Corporate Governance 2.0

Dear Editor,
Corporate governance was designed to facilitate guardianship of the company’s assets for their real owners.  In the case of GuySuCo, the real owners are the citizens of Guyana, but it is clear that the Granger administration has thrown under the bus the whole concept of effective and efficient corporate governance.
Why does an entire Government have to be pandering to the opacities of a small cabal led by Clive Thomas over the welfare of thousands of ordinary people who still depend on the sugar industry for their daily bread?

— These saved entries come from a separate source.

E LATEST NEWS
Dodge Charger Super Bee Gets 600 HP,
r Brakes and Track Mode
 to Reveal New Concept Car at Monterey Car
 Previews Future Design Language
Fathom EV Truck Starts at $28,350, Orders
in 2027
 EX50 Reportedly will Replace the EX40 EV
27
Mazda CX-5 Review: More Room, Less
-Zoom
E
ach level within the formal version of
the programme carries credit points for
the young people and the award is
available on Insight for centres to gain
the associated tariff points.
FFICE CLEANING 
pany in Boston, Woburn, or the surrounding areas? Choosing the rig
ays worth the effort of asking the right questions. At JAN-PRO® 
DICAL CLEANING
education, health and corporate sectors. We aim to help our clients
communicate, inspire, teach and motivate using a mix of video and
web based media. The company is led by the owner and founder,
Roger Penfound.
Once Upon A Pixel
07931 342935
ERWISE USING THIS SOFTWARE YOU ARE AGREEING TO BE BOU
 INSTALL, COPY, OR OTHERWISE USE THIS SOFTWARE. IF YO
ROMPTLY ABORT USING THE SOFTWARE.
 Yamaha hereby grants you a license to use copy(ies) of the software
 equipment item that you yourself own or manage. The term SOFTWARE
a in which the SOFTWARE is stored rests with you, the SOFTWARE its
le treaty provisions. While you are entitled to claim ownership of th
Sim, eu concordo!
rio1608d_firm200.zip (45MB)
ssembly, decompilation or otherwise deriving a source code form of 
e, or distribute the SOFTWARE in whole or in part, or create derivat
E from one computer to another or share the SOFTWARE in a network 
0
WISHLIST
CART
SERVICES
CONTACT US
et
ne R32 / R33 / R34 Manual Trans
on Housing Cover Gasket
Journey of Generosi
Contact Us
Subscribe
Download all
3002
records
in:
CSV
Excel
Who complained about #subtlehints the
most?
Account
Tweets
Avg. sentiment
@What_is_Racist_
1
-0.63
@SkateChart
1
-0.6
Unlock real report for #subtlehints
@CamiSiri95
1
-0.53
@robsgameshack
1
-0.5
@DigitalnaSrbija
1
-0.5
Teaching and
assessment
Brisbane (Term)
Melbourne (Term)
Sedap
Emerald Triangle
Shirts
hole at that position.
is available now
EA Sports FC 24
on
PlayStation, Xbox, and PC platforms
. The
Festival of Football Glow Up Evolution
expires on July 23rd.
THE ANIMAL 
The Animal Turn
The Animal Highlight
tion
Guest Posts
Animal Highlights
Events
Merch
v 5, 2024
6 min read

By continuing to perpetuate the running of the largest state-owned enterprise with an acting CEO and no Board, adverse consequences have visited the corporation. By denying the sugar company a Board, this Government has done the following:
1. Injected a reduction of clarity in the decision-making processes. Such a situation has imported ambiguity into all levels of management, slowed down decision-making, and is causing unnecessary conflict across the organization.
2. Expanded the destruction of adequate process management at all levels across the corporation.  Thus today, in GuySuCo, there is massive indecision across the corporation, and this has led to an attitude of lack of urgency when it comes to handling key and critical challenges in the industry.
3. Allowed the alignment of the strategy to disintegrate. Such a situation sends damaging signals to all stakeholders, which leads to demotivation, destruction, and dilapidation. But, most importantly, it will destabilize the privatization process for Enmore Estate to DDL.  I am now expecting DDL to take the Government to the cleaners on this privatization process, which any wise investor should, and would, do.
4. Destroyed team dynamics, which has trickle down all across the industry, leading to there being not enough creative solutions being unleashed to solve the challenging issues across the sugar belt.
It is unfortunate that the largest public-sector corporation and the largest employer in Guyana has been allowed by the policymakers in the Granger administration to become this dysfunctional in such a short time.  All the policymakers have done is contributed to the stagnation in the arrival of modernization in the sugar belt.  Thus the risk profile across the sugar belt has not been reduced with the closure of estates and the severance of some 7,000 persons; it has actually increased.
My conclusion is this:- the problem was not the size of GuySuCo, but the quality of the decision-making process at the highest level.
GuySuCo has now become a cesspit for destroying talent. No professional in his right mind would want to be part of such a debased decision-making system. For GuySuCo to ever recover, it must build up its reputation to attract the kind of professionals who can provide value, strategic input, and build up the company. With the right leadership, GuySuCo can become an environment that creates a whole that is greater than the sum of its parts.
I, like many other Guyanese, struggle to be reconciled to the fact that such a powerful institution has been reduced to such a state of powerlessness that it cannot even benefit today from solid strategic counsel, because different factions in the Coalition cannot agree on a Board.  Wither the sugar industry, because the Granger administration is still yet to learn Corporate Governance 2.0.  This is not about them; this is about the 10,000 workers still in the system.